Она спорила из-за каждой вещи, мегера с горящим зеленым взглядом. «Это моя прогулочная трость! — визжала она. — У господина профессора, может, и была когда-то похожая, но эта для меня свята, память о моем кузене… павшем под Верденом… такая подлость… теперь у меня хотят отнять трость моего незабвенного Ксавера… моего жениха… погибшего на Восточном фронте… единственное, что у меня осталось от него!»

Отец забыл о трости, обнаружив под кучей расшитых скатертей три бутылки своего любимого бургундского, добрый сорт мирных времен, которого столь долго уже не было! «Мое бургундское!» — воскликнул он, от души взволнованный, как при свидании со старым другом.

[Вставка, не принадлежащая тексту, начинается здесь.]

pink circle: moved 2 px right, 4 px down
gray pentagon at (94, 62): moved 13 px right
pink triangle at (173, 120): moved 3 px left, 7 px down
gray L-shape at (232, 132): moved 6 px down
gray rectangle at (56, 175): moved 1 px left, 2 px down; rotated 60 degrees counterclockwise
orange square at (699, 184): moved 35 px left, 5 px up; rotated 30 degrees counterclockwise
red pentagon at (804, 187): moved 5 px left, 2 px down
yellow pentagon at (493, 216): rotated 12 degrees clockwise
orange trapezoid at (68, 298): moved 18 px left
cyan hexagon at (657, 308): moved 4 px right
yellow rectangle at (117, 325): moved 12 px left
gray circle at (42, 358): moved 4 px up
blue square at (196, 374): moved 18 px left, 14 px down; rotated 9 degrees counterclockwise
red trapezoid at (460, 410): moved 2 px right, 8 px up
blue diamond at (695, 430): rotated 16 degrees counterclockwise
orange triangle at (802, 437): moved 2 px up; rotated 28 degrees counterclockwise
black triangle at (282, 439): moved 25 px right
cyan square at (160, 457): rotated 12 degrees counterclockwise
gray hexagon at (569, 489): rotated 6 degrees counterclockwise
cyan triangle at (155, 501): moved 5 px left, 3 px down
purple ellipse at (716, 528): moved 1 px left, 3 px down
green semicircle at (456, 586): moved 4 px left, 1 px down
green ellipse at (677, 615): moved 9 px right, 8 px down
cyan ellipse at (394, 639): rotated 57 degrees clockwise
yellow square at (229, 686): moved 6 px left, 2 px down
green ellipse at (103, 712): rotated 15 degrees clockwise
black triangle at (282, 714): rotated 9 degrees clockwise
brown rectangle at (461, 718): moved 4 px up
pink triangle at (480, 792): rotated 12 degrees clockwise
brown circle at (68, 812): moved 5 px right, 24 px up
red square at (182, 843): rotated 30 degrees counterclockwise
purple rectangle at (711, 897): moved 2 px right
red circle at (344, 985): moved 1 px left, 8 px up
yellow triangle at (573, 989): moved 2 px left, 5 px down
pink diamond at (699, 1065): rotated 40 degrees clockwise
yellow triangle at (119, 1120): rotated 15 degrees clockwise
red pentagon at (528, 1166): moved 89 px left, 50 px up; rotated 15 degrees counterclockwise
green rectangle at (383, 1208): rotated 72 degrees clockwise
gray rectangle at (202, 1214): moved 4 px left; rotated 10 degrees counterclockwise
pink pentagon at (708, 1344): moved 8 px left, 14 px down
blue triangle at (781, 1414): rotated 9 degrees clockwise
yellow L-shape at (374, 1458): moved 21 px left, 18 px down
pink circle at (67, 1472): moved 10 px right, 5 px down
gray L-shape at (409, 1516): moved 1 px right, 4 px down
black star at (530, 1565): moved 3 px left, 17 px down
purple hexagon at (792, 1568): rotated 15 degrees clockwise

«Мое бургундское! — голосила Аффа. — Подарок моего усопшего дяди…» В пылу спора за красное вино Аффа подняла руку на отца. Да, произошло невероятное: она ударила его кулаком и раздробила бы ему нос, не отскочи он в сторону с поразительным присутствием духа. Все же она попала ему в левое плечо, после чего он, по совпадающему мнению всех хроникеров, внятно сказал: «Ау!» Некоторые историки утверждают, что после краткого размышления он еще добавил: «Ну, это уже чересчур!»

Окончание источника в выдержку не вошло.